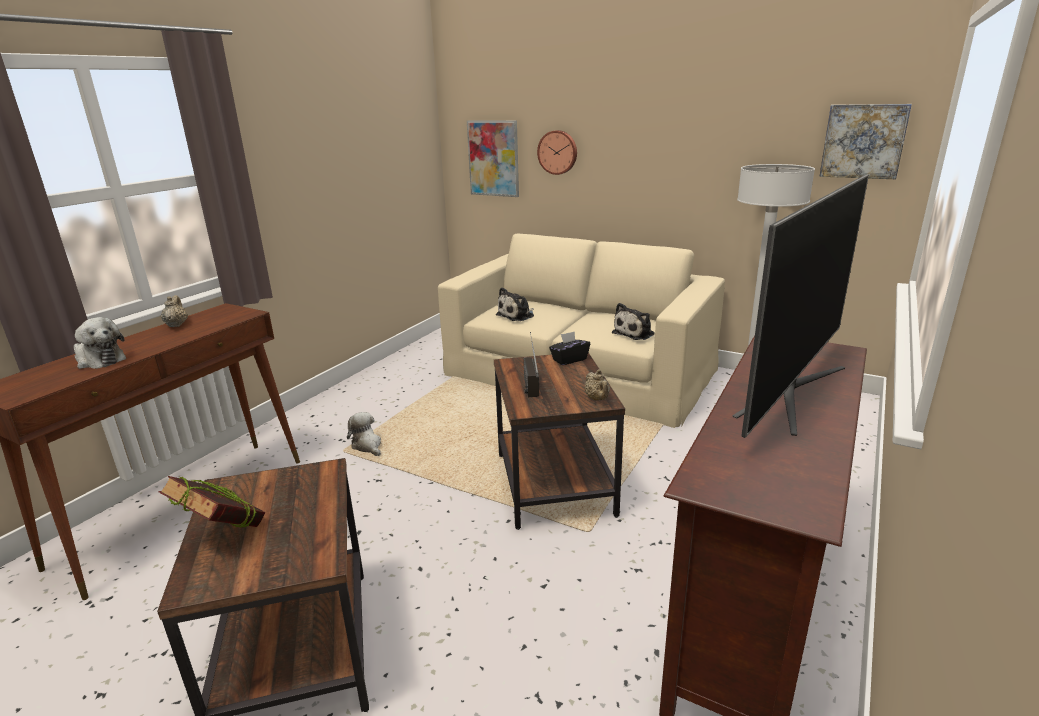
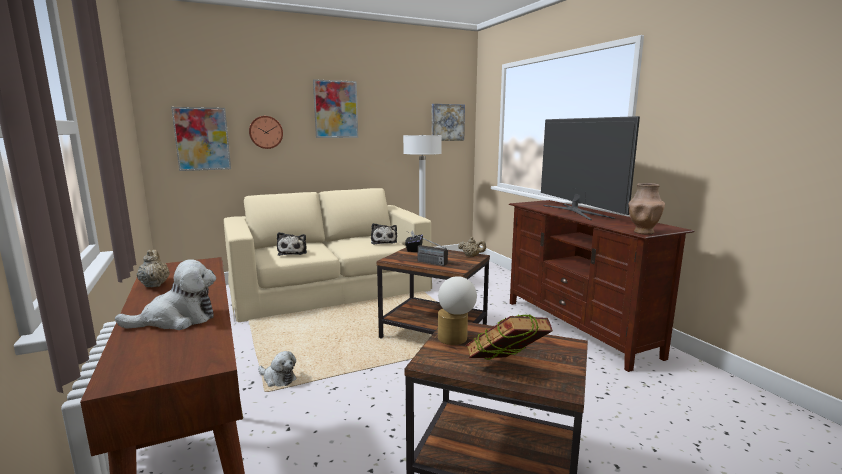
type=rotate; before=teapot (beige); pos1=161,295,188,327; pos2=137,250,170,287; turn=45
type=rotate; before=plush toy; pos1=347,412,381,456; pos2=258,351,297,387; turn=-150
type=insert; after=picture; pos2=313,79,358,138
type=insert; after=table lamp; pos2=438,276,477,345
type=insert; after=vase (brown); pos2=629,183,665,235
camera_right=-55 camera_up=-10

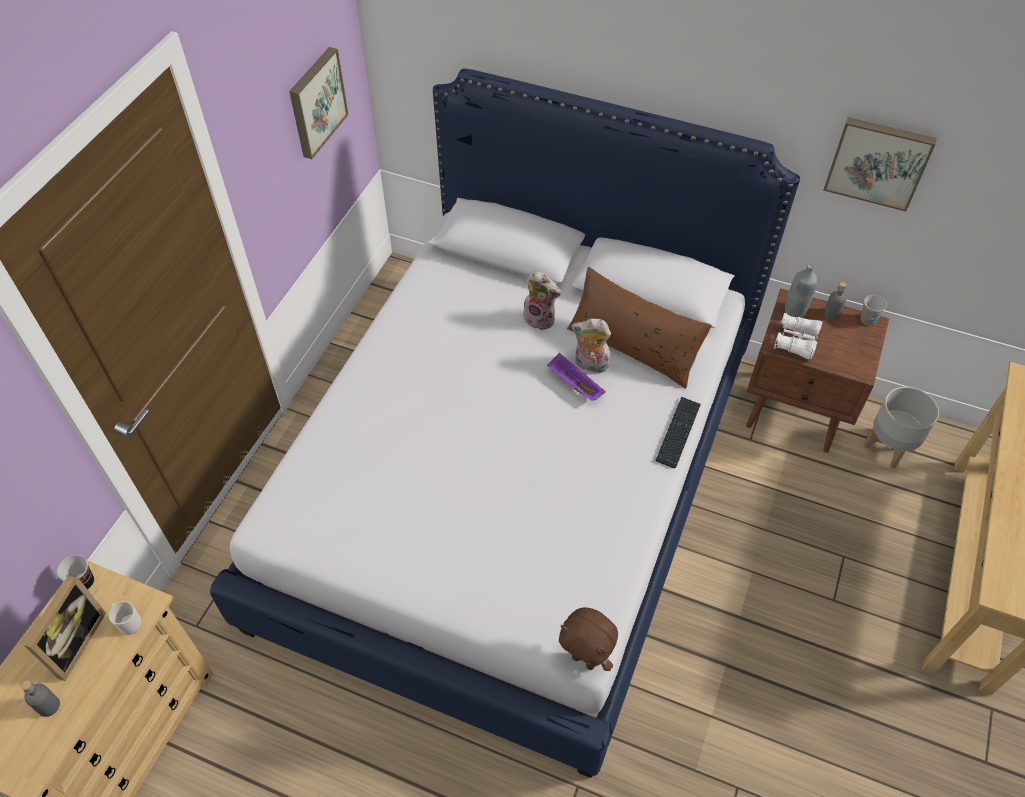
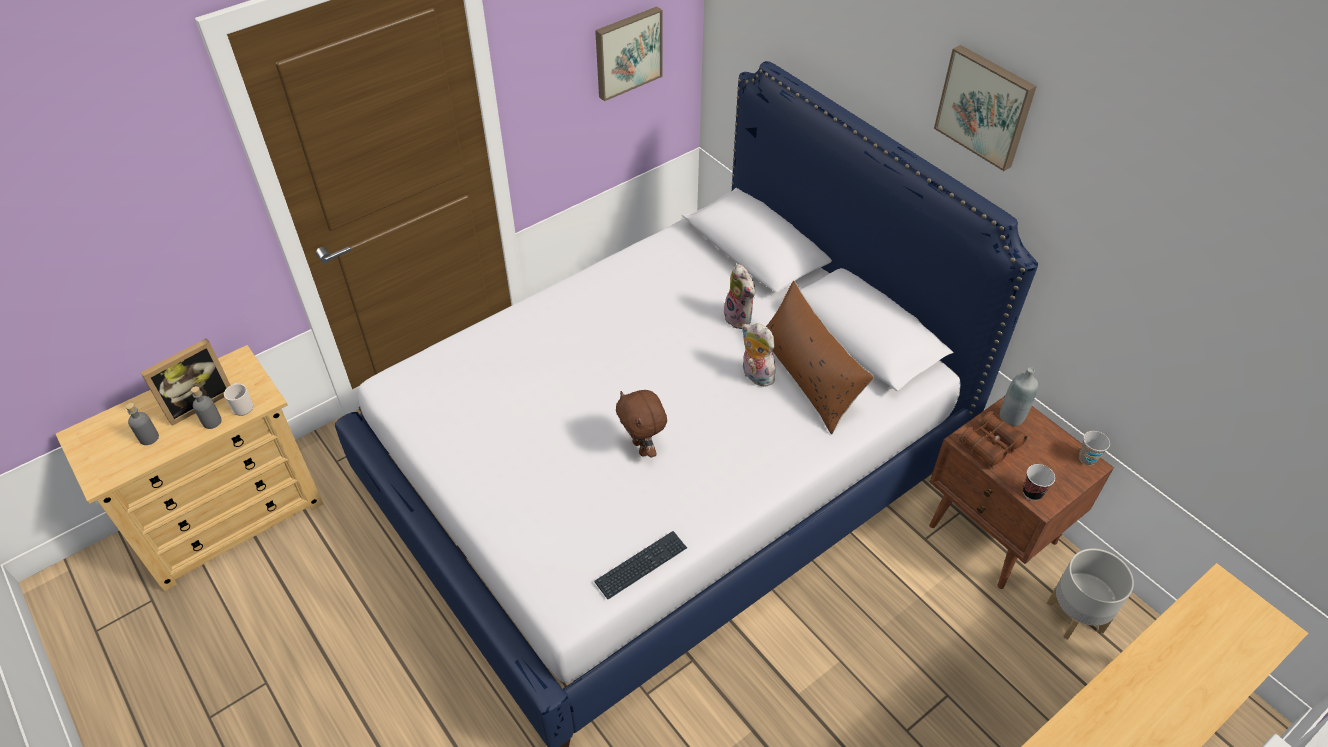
type=move; before=bottle (grey); pos1=824,282,847,320; pos2=191,386,222,429
type=move; before=keyboard; pos1=655,396,701,468; pos2=594,531,687,599
type=move; before=plush toy (brown); pos1=559,607,618,671; pos2=616,390,667,458
type=move; before=picture; pos1=823,117,937,211; pos2=934,45,1037,171
type=recolor; before=binoculars (white); after=binoculars (brown); pos1=774,313,822,360; pos2=959,411,1027,469
type=move; before=cup; pos1=57,555,94,590; pos2=1023,464,1055,501
type=delete; before=tray (purple); pos1=547,353,606,401
camera_right=30 camera_up=-5

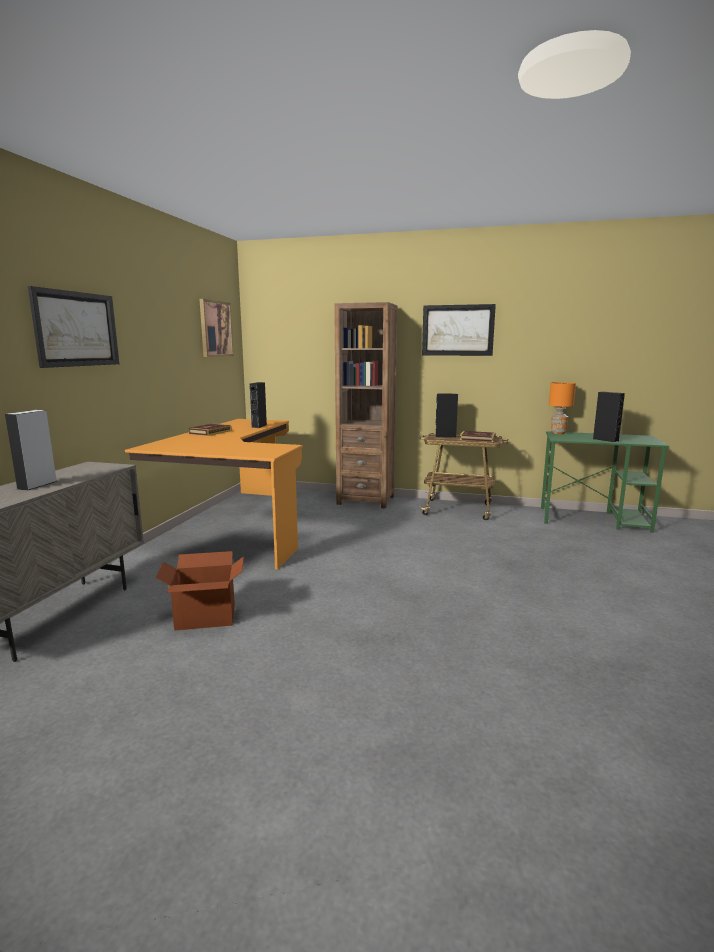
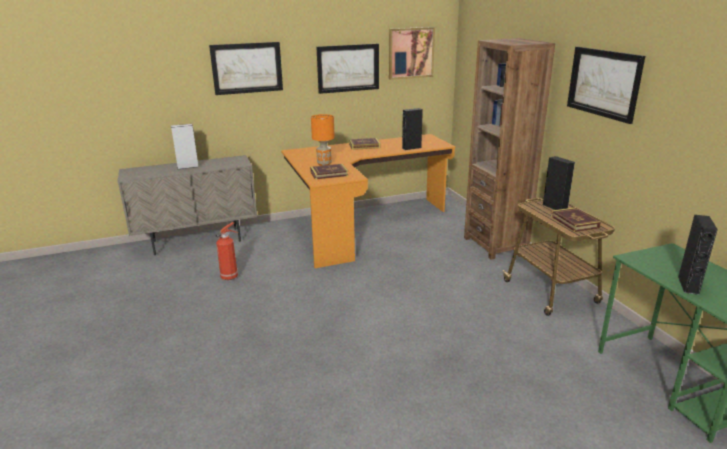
type=replace; before=cardboard box; after=fire extinguisher; pos1=156,551,244,630; pos2=215,222,239,280
type=insert; after=book; pos2=310,164,348,180
type=move; before=table lamp (orange); pos1=549,382,576,434; pos2=311,114,335,166
type=insert; after=picture; pos2=316,44,379,94
camera_right=55 camera_up=10

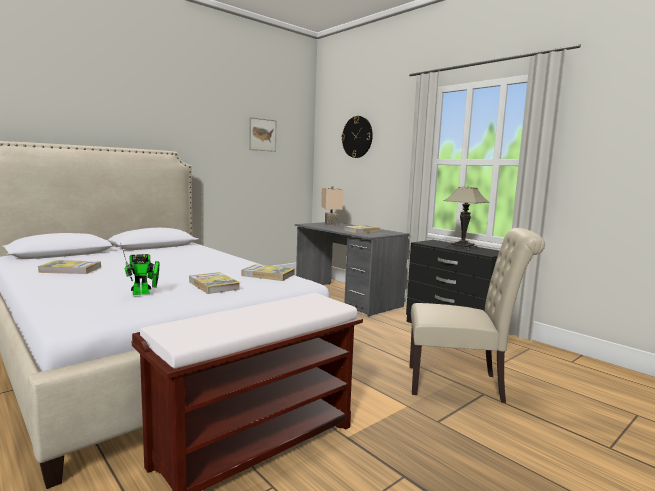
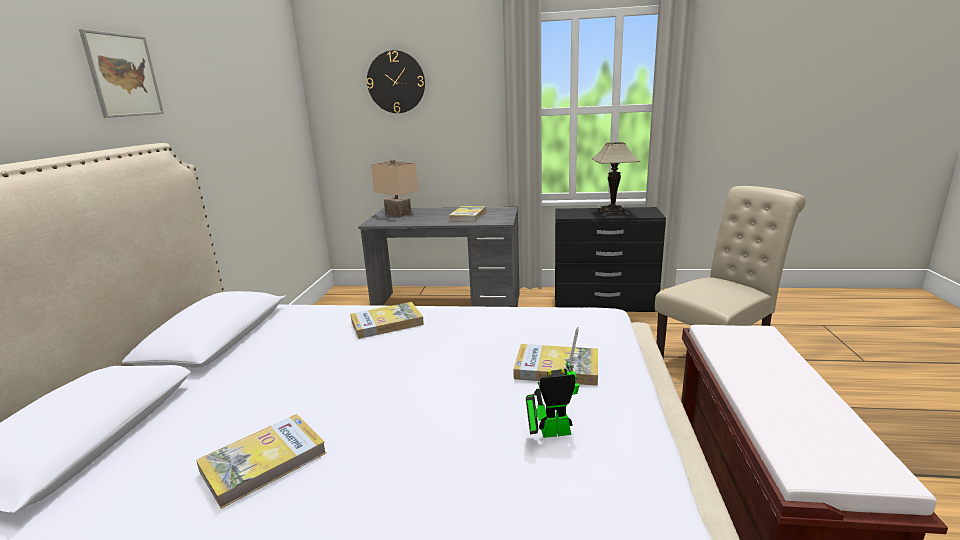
type=move; before=picture; pos1=249,117,276,152; pos2=79,29,164,118
type=move; before=book; pos1=241,264,295,281; pos2=350,302,424,339
type=rotate; before=toy robot; pos1=120,242,160,295; pos2=526,327,579,438; turn=-120
camera_right=-40 camera_up=10

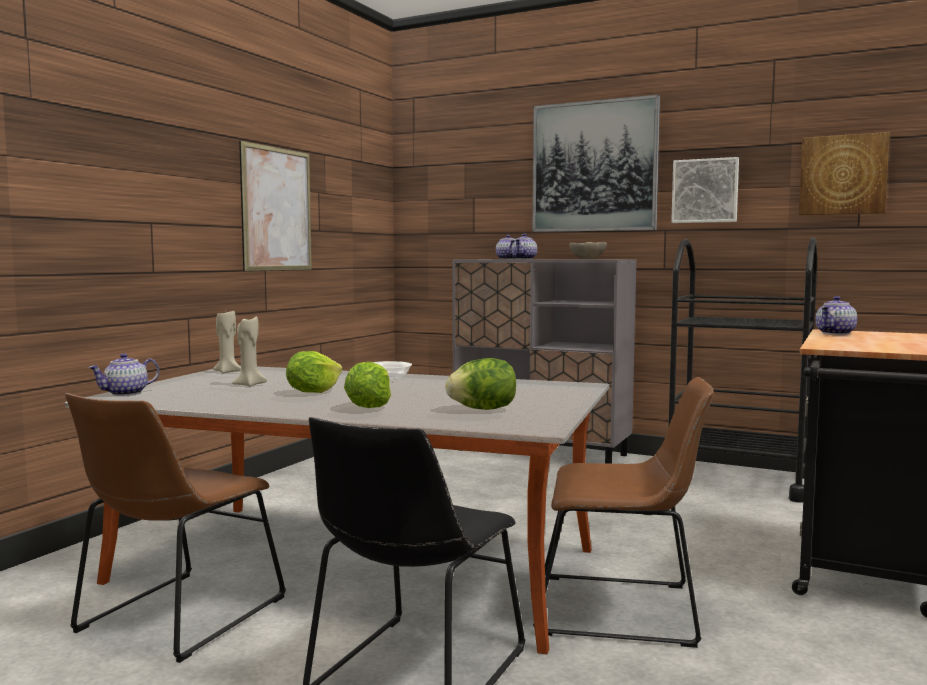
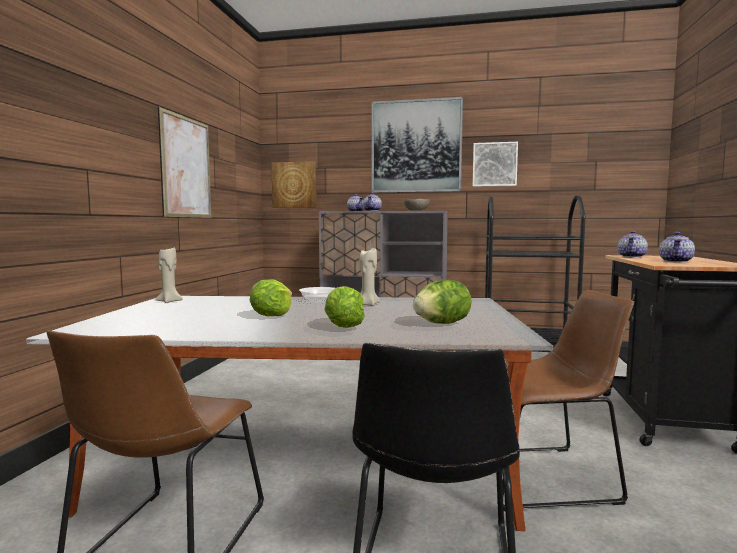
type=move; before=picture; pos1=799,132,890,215; pos2=271,161,316,208
type=move; before=candle (beige); pos1=232,316,267,387; pos2=360,248,380,306
type=move; before=teapot; pos1=88,353,160,396; pos2=659,232,695,262
camera_right=-15 camera_up=0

● ● ●

What the task requires: Begin at the first line of the records. Print every line through the one containing "type=insert; after=vase (brown);" exactly, but skip the pictures.

Task response:
type=rotate; before=teapot (beige); pos1=161,295,188,327; pos2=137,250,170,287; turn=45
type=rotate; before=plush toy; pos1=347,412,381,456; pos2=258,351,297,387; turn=-150
type=insert; after=picture; pos2=313,79,358,138
type=insert; after=table lamp; pos2=438,276,477,345
type=insert; after=vase (brown); pos2=629,183,665,235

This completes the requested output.